In diesem Buch lernen wir Judith
Velotti kennen, sie ist gebürtige Deutsche, lebt aber schon seit 20 Jahren in
Rom und ist dort Restauratorin, Spezialistin für Fresken der Renaissance. Sie
ist mit dem erfolgreichen, aus einer gutsituierten Familie (der Vater Vincenzo
ist Kunsthändler) stammenden Anwalt Francesco glücklich verheiratet. Wir
erfahren dass sie sich bis jetzt vergeblich bemüht haben ein Kind zu bekommen.

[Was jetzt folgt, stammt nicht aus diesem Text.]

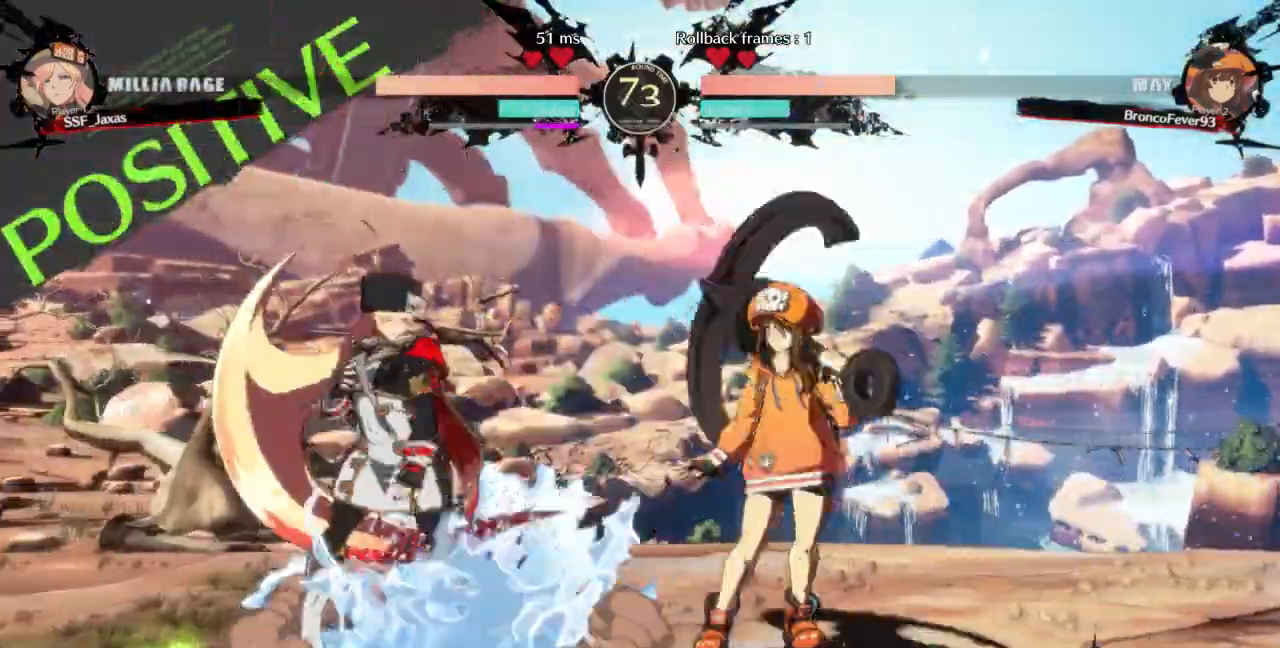
Gameplay with a controller (arcade stick); each line is a JSON object with the inputs held at the frame after it. "events" lists button and stick changes between this image and that frame as [ms after this image, input, new state], when the widget could be followed in between. Not read: L3 R3 SELECT START other_buttons.
{"buttons": []}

Von ihrer deutschen Vergangenheit erfahren wir anfangs nur wenig: warum ist
sie aus Deutschland weggegangen? Was hat sie zurückgelassen? Dass diese Fragen
die Kernfragen der vor uns sich öffnenden Geschichte sein dürften erfahren wir
spätestens dann als sie von Freundin aus ihrem früheren Leben angerufen wird
die ihr mitteilt, dass ihr verlassenes Elternhaus in Hamburg zu verkommen
droht. Nur widerwillig lässt sie das Fresko des Renaissance-Malers Filippino
Lippi mit dem Engel, der Maria ihre Schwangerschaft verkündet, an dem sie
gerade arbeitet, hinter sich und bucht einen Flug in die alte Heimat. Dort
findet sie das verlassene Haus vor und erfährt, dass ihr Vater verstorben ist
und ihre Mutter seit einem Schlaganfall im Krankenhaus vor sich hin vegetiert.
Die alten Wunden reißen wieder auf und der ganze Abgrund ihres früheren Lebens
liegt vor Judith: ihr Geheimnis will ans Licht.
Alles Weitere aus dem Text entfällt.